Graph* emptyGraph(int nodes){
//Make Structure
Graph* G = malloc(sizeof(Graph));
//Set Node Count
G->nodes = nodes;
//Create Array
G->edgeInfo = malloc(nodes* sizeof(LinkedList*));
//Set all positions to null
for(int i=0; i < nodes; i++){
G->edgeInfo[i] = makeLL();
}
return G;
}
We can just use the Linked List’s features to add new edges.
void addEdge(Graph* G, int from, int to, int weight){
LinkedList* L = G->edgeInfo[from];
addTo(L,from,to,weight);
}
We still need to know what represents infinity in the graph.
int getInfinity(){
return INT_MAX;
}
We can easily find out the number of nodes.
int numberNodes(Graph* G){
return G->nodes;
}
Finding the weight of an edges has become more difficult. We know which linked list it is in, but not where. We need to search the linked list to find the weight.
int weight(Graph* G, int x, int y){
//We can always reach ourselves
if(x==y){return 0;}
//We need to find it!
LinkedList* L = G->edgeInfo[x];
//Loop over the list
EdgeNode* node = L->head;
while(node!=NULL){
if(node->to == y){
return node->weight;
}
node = node->next;
}
//Never Found!
return getInfinity();
}
The function to find Adjacent Edges nodeList* adjacentTo(Graph* G, int x)
is unchanged! It only used functions we already implemented. It did is the same for both data structures.
To delete the graph from memory, we need to delete every node and every linked list.
void delete(Graph* G){
//Loop over every linked list
for(int i=0; i < G->nodes; i++){
//Loop over every node
EdgeNode* n = G->edgeInfo[i]->head;
while(n!=NULL){
EdgeNode* temp = n;
n = n->next;
free(temp);
}
free(G->edgeInfo[i]);
}
//Free the Graph
free(G);
}
Summary¶
The Adjacency Matrix uses \(O(n^2)\) memory for \(n\) nodes. It needs to make space for every edge that count possibly exist. This makes edge lookups and changes \(O(1)\). We trade memory for speed.

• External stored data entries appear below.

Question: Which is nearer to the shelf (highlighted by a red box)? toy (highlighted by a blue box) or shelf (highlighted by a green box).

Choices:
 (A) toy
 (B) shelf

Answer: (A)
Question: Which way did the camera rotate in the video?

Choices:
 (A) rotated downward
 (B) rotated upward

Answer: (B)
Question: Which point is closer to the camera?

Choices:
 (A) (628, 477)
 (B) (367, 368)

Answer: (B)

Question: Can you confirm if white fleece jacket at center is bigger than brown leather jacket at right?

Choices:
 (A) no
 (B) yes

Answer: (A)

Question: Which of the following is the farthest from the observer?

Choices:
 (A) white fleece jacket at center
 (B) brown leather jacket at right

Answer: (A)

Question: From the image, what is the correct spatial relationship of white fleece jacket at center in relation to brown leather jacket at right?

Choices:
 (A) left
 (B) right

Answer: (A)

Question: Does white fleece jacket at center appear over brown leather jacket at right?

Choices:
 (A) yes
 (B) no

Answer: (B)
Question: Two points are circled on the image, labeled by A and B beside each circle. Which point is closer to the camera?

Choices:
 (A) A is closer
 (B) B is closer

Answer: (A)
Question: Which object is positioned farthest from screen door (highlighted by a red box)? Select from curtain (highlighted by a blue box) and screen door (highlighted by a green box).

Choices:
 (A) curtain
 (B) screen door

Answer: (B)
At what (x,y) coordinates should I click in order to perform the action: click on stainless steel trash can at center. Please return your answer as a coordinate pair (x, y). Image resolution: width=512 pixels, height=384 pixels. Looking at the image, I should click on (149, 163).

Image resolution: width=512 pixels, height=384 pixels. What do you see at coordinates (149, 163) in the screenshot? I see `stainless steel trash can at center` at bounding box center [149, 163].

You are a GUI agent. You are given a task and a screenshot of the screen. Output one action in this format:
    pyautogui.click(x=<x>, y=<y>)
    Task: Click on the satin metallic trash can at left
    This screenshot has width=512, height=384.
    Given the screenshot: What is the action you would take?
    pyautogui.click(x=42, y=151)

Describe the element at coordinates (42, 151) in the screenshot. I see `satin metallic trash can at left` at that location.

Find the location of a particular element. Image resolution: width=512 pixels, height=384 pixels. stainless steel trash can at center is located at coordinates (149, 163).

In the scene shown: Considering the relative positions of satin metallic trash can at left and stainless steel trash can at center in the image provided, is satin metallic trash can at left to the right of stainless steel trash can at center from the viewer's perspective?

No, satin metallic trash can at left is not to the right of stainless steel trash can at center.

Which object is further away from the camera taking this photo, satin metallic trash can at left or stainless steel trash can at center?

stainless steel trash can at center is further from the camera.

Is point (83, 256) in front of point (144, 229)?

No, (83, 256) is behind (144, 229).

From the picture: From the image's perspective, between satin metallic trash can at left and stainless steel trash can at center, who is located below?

On the other hand, the Adjacency List only needs to use memory for edges that exist. It could use as much as \(O(n^2)\) but it can use a minimum of \(O(n)\). When the graph is sparse, it contains few edges, we will have high memory savings. The Adjacency List needs more complex algorithms to access and update edge weights in exchange for saving memory.
Each of these data structures has advantages and disadvantages. You need to think about your problem and which will work best with the graphs you are planning to work with.